I have a 8.0 system with a few jails (using ezjail) that I am gearing to update to 8.2. I have used freebsd-update a few times in the past to upgrade a system between releases, but how I would I go about using it to also upgrade a few jails made using ezjail? I would obviously need to point freebsd-update to use /basejail as root which I assume isn't too hard, but what about having it merge the new/changed /etc files in individual jails?


----------



## sixtydoses (Feb 27, 2011)

After updating the host, I normally use `# ezjail-admin update -i` to update all my jails.


----------



## Jago (Feb 27, 2011)

sixtydoses said:
			
		

> After updating the host, I normally use `# ezjail-admin update -i` to update all my jails.





> If the -i (install only) option is given, ezjail-admin update performs a make installworld, otherwise make world is invoked.

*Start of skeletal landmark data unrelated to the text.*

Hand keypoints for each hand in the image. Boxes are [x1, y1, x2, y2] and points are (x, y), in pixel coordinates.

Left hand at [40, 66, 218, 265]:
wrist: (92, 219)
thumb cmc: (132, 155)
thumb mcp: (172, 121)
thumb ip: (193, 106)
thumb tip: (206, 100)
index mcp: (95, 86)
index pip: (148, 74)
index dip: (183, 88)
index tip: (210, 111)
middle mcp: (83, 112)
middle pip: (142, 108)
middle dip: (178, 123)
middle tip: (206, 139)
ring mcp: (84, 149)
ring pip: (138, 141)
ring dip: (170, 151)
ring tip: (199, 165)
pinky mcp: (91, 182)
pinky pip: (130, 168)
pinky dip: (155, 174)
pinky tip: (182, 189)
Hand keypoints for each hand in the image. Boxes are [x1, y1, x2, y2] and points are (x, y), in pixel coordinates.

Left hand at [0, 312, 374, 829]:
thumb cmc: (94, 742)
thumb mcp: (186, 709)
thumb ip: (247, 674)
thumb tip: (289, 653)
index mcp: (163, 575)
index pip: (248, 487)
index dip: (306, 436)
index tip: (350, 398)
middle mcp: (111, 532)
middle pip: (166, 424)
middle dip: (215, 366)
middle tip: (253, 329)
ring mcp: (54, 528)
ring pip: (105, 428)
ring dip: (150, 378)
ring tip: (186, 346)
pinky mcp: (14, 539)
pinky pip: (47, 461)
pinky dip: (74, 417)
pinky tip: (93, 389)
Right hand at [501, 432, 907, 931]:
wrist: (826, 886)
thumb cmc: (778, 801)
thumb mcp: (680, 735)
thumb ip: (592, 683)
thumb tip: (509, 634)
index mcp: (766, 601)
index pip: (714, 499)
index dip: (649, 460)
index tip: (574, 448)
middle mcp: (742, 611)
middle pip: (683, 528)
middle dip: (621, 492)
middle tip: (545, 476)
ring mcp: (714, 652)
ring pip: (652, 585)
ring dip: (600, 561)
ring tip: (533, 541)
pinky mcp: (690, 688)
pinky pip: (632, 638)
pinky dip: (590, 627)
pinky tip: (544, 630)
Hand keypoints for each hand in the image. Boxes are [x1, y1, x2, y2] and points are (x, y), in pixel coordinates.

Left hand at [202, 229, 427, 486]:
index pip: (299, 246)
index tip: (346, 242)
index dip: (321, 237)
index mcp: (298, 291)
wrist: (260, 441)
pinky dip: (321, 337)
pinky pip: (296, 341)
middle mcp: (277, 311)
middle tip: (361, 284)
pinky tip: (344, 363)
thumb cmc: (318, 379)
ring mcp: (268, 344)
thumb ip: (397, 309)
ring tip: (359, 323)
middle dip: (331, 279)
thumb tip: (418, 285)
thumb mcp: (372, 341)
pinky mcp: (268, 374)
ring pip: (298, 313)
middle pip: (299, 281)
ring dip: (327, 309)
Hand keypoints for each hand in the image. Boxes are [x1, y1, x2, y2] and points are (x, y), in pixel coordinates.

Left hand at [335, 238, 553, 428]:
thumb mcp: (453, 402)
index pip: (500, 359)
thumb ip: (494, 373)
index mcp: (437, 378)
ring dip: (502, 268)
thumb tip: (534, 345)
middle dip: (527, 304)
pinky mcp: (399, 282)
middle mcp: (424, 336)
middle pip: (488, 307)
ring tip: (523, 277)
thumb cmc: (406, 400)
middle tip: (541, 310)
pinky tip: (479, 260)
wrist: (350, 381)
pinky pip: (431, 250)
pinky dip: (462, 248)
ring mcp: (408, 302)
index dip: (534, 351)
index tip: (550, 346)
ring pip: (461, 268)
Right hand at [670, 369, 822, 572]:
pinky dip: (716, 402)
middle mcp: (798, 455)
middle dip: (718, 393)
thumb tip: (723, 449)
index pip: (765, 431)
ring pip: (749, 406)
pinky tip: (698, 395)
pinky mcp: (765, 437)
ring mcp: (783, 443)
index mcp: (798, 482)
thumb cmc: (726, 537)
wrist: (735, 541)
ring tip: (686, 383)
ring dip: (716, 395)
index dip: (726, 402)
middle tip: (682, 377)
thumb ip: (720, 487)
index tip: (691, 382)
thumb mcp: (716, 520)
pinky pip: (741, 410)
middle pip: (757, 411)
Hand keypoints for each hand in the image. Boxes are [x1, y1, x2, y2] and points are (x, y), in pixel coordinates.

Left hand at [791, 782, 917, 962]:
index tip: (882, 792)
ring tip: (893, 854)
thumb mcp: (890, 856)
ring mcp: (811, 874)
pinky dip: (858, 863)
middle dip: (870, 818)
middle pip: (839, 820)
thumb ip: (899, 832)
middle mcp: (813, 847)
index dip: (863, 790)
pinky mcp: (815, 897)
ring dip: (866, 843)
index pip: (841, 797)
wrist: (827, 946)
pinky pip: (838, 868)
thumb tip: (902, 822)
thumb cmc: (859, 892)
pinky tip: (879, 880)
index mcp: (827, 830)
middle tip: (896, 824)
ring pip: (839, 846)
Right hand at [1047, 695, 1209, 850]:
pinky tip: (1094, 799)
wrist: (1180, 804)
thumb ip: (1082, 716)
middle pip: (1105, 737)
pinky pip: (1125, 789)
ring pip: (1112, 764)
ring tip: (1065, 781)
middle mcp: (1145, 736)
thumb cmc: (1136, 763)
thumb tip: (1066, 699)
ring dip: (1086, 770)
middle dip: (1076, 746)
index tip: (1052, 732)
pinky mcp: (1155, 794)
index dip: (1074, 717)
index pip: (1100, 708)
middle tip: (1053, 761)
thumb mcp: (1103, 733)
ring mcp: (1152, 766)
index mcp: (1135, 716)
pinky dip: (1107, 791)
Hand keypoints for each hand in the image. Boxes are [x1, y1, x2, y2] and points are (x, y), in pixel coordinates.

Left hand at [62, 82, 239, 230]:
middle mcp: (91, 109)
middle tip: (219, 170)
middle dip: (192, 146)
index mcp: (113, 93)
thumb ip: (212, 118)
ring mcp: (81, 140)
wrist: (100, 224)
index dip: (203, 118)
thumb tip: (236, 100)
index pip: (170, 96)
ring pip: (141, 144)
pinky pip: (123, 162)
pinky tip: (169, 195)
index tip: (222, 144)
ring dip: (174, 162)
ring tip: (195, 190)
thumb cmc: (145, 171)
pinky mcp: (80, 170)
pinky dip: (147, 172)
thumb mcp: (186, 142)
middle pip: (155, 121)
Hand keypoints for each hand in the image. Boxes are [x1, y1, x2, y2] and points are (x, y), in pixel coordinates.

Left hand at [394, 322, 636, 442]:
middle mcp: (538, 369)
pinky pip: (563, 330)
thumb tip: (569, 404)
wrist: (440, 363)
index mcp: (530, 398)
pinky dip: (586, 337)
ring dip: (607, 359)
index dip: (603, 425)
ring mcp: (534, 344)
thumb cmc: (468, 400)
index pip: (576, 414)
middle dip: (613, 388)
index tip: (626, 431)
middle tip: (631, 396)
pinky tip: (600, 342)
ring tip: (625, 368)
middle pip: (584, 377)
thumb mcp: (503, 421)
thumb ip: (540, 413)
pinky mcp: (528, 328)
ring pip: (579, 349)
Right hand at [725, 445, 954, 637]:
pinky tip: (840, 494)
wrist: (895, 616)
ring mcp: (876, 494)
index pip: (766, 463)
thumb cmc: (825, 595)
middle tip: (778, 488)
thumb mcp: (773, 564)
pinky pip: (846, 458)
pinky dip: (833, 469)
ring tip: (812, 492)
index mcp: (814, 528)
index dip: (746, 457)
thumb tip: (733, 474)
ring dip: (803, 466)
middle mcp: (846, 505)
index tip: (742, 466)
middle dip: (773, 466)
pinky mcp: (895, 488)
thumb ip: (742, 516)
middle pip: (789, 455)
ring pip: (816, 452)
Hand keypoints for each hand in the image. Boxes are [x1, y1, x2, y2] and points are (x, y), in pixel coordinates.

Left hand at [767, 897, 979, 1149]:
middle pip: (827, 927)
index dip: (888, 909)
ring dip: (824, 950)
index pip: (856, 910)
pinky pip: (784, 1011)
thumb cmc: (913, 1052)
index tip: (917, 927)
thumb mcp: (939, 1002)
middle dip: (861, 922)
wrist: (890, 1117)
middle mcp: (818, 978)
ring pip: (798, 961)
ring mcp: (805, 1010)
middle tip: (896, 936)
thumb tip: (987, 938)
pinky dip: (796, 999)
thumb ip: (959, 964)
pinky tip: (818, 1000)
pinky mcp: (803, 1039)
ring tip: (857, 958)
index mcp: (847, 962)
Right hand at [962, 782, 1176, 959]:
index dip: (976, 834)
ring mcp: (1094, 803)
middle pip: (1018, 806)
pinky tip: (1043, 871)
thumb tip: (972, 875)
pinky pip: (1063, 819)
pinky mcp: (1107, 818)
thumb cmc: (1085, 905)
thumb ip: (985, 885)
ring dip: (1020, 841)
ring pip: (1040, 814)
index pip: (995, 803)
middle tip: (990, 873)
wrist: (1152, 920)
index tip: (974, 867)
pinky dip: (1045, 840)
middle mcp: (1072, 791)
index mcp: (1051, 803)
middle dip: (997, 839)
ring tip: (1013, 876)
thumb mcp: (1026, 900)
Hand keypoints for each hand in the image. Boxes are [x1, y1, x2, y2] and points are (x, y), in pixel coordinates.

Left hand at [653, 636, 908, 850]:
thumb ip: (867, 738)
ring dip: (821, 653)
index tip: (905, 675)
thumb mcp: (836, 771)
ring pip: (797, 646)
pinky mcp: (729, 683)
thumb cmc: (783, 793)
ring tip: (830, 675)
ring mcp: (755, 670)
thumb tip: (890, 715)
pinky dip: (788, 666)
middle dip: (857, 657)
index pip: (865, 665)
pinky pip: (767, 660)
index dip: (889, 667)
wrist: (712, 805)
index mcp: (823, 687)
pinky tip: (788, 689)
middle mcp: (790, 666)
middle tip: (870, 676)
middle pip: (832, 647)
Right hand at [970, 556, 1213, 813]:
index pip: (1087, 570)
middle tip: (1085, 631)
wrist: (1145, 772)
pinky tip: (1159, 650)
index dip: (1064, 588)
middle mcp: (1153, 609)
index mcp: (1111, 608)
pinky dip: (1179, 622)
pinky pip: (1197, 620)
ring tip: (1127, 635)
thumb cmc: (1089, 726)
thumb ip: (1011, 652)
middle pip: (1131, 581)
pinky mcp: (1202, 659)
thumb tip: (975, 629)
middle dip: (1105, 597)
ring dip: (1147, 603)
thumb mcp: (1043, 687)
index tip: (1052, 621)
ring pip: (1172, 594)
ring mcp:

This isn't going to do anything for me, since freebsd-update does binary updates, no building of the source tree is involved, so anything involving a "make installworld", such as "ezjail-admin update -i" is going to fail.


----------



## sixtydoses (Feb 28, 2011)

From http://erdgeist.org/arts/software/ezjail/:



> ezjail-admin update does not (re)build the whole world by default, anymore. You have to provide -b (buildworld, installworld), -i (installworld only) or (as a new option) -u to use freebsd-update to update your base jail.


----------